I want to insert multiple rows using connection.execute, and one of the columns must be set to the result of the database's CURRENT_TIMESTAMP function.
For example, given this table:
import sqlalchemy as sa
metadata = sa.MetaData()
foo = sa.Table('foo', metadata,
sa.Column('id', sa.Integer, primary_key=True),
sa.Column('ts', sa.TIMESTAMP))
# I'm using Sqlite for this example, but this question
# is database-agnostic.
engine = sa.create_engine('sqlite://', echo=True)
metadata.create_all(engine)
I can insert a single row like this:
conn = engine.connect()
with conn.begin():
ins = foo.insert().values(ts=sa.func.current_timestamp())
conn.execute(ins)
However when I try to insert multiple rows:
with conn.begin():
ins = foo.insert()
conn.execute(ins, [{'ts': sa.func.current_timestamp()}])
a TypeError is raised:
sqlalchemy.exc.StatementError: (builtins.TypeError) SQLite DateTime type only accepts Python datetime and date objects as input.
[SQL: INSERT INTO foo (ts) VALUES (?)]
[parameters: [{'ts': <sqlalchemy.sql.functions.current_timestamp at 0x7f3607e21070; current_timestamp>}]
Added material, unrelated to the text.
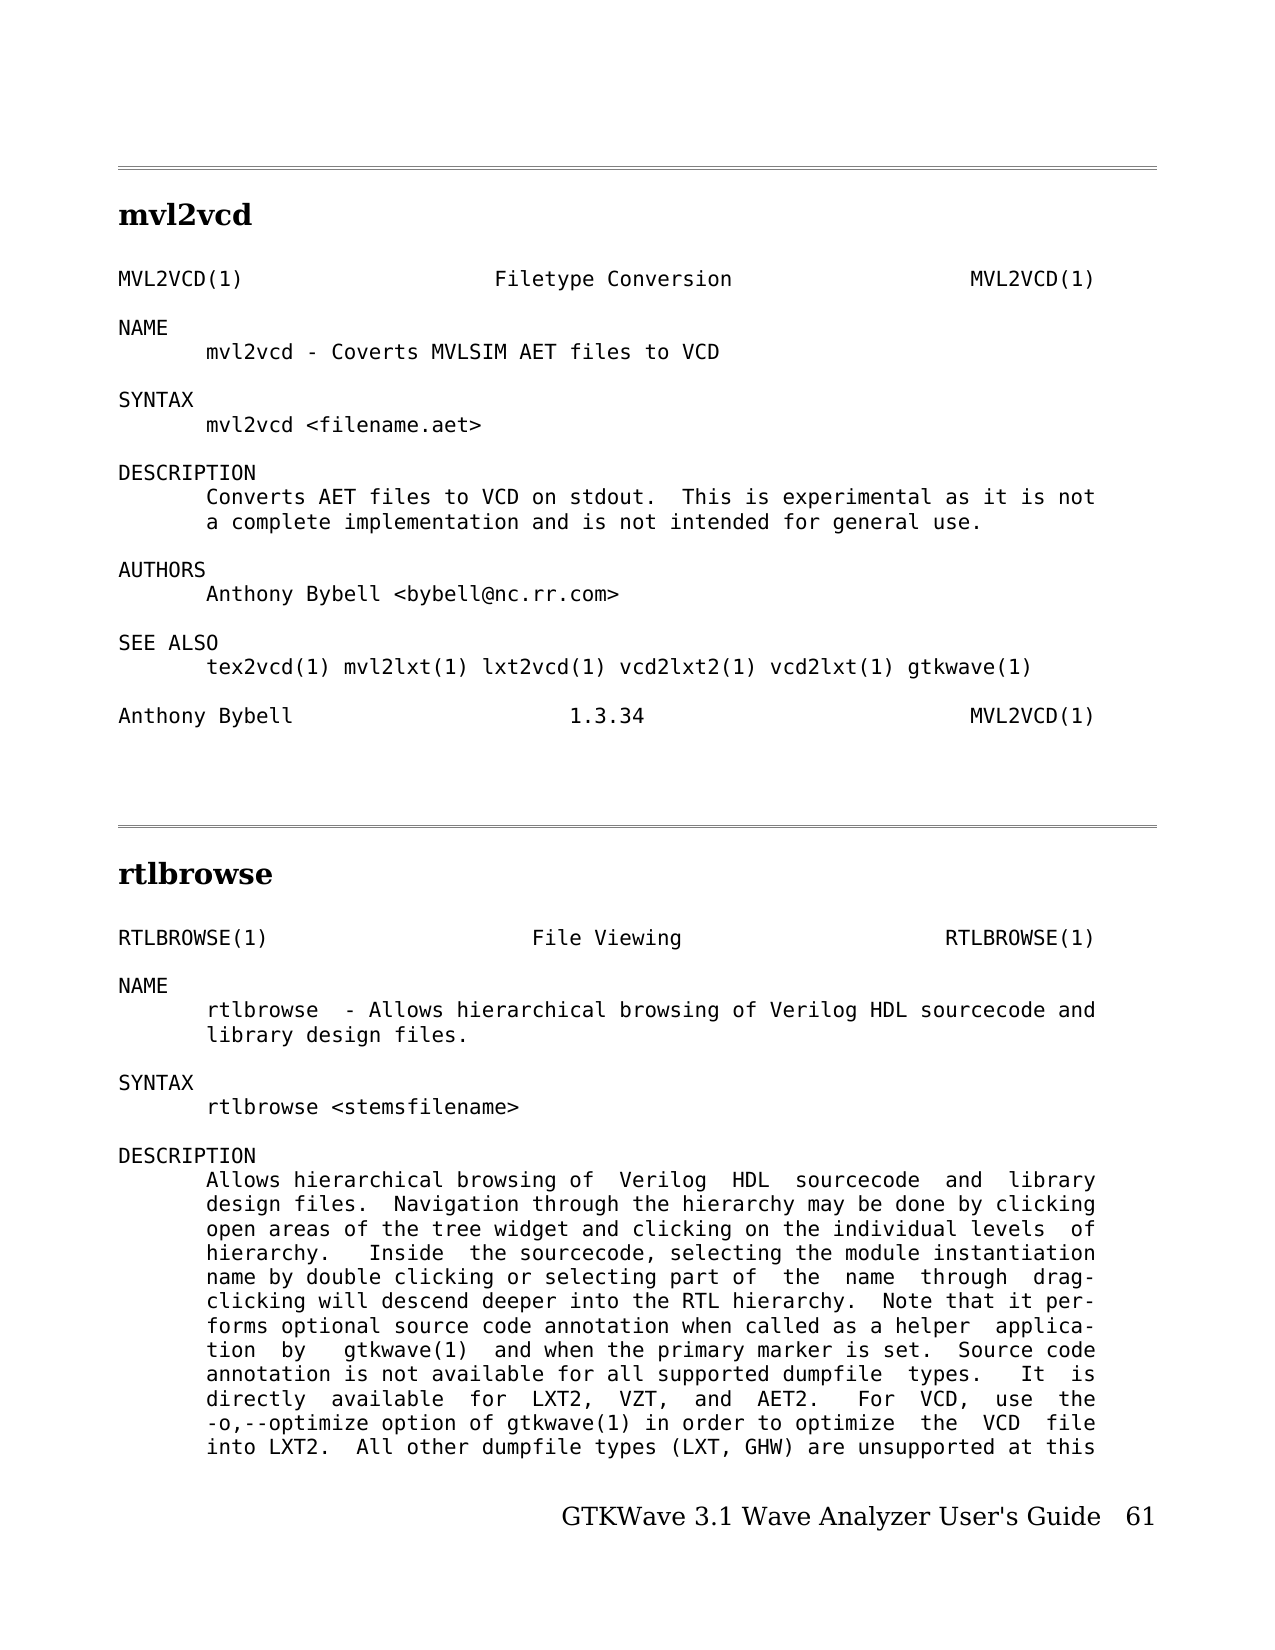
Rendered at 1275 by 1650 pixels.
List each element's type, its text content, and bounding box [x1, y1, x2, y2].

Replacing the function with the string "CURRENT_TIMESTAMP" results in a similar error.
Is there a way to get the database to set the column to CURRENT_TIMESTAMP using connection.execute?
I'm aware that I can work around this by querying for the value of CURRENT_TIMESTAMP within the same transaction and using that value in the INSERT values, or executing and UPDATE after the INSERT. I'm specifically asking whether this can be done in connection.execute's *multiparams argument.